There are questions about the PSA’s funding being sourced on a per-registrant basis, which seems to line up the NMC for a particularly undue hit in terms of its source funding to the PSA. I will not go through it all again, but hon. Members asked about the cost burden that will arise and the procedural length of fitness-to-practise cases. Other hon. Members asked whether there might now be impressionistic evidence that health service management is using fitness-to-practise cases as a crude management tool. Perhaps they allow management to abscond from some of its more subtle and intelligent responsibilities by transferring crude enforcement to someone else. The cost in such cases is clearly giving rise to what seems to be a completely disproportionate working burden on the NMC.

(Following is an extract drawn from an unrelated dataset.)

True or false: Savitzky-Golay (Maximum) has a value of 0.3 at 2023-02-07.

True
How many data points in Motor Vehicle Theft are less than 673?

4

I related to what a trade union representative told me about taking people through a fitness-to-practise hearing that lasted 10 days and cost £30,000. Employers may well be trying to prevent exactly that sort of thing from happening and tying up their HR staff—all the witnesses and people they have to suspend. Instead of taking responsibility, employers are parking such issues with the NMC, which has hugely increased its work load and the related costs.

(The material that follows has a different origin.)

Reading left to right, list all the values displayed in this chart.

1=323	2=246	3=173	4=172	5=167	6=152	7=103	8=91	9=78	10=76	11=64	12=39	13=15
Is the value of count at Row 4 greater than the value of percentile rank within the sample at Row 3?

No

I thank the hon. Gentleman for making that point and for giving colour to the concerns we feel when we look at the number of cases, the cost burden, the wider impact on the NMC and the costs faced by those who have to register with the NMC. We must remember that the NMC does not only work to service its members’ professional standing. It is there to safeguard not only professional standards but public assurance and the wider public interest.
There is a case for asking whether anything can be done to alleviate and re-profile the NMC’s costs and whether those costs can be better shared so that they do not fall only on nurses and midwives but are spread more widely among all of us who rely on the work and good standing of the regulators of such services.
A number of hon. Members mentioned the proposals in the offing that might allow some of these issues to be addressed. It is not a case of some of us just screaming against a fee increase and saying, “Something should be done about it”—there have been opportunities. Reference has been made to the Law Commission’s draft Bill on the regulation of the health and social care professions. It is disappointing that that has not been taken forward in this Parliament, but it should be soon, because it would provide a context for addressing some of the structural and operational questions about the NMC, as well as other issues of fairness and standards.
When the hon. Member for Easington referred to some of the issues arising from the Francis report, the hon. Member for Blaydon got sensitive about that, but we should recognise that as something else that is affecting nurses’ and midwives’ morale. As well as facing pay restraint and bigger fees, they are facing the wider issue of morale relating to their professional reputation, what with some of the headlines that have come out of the Francis report. No doubt the Minister will pay great tribute to the work of nurses and midwives, but we must listen to their concerns and worries. That is why so many people—not just nurses and midwives—signed the e-petition. They want to hear Parliament speak on this issue, which is why this debate is so welcome. I look forward to hearing the Minister’s response.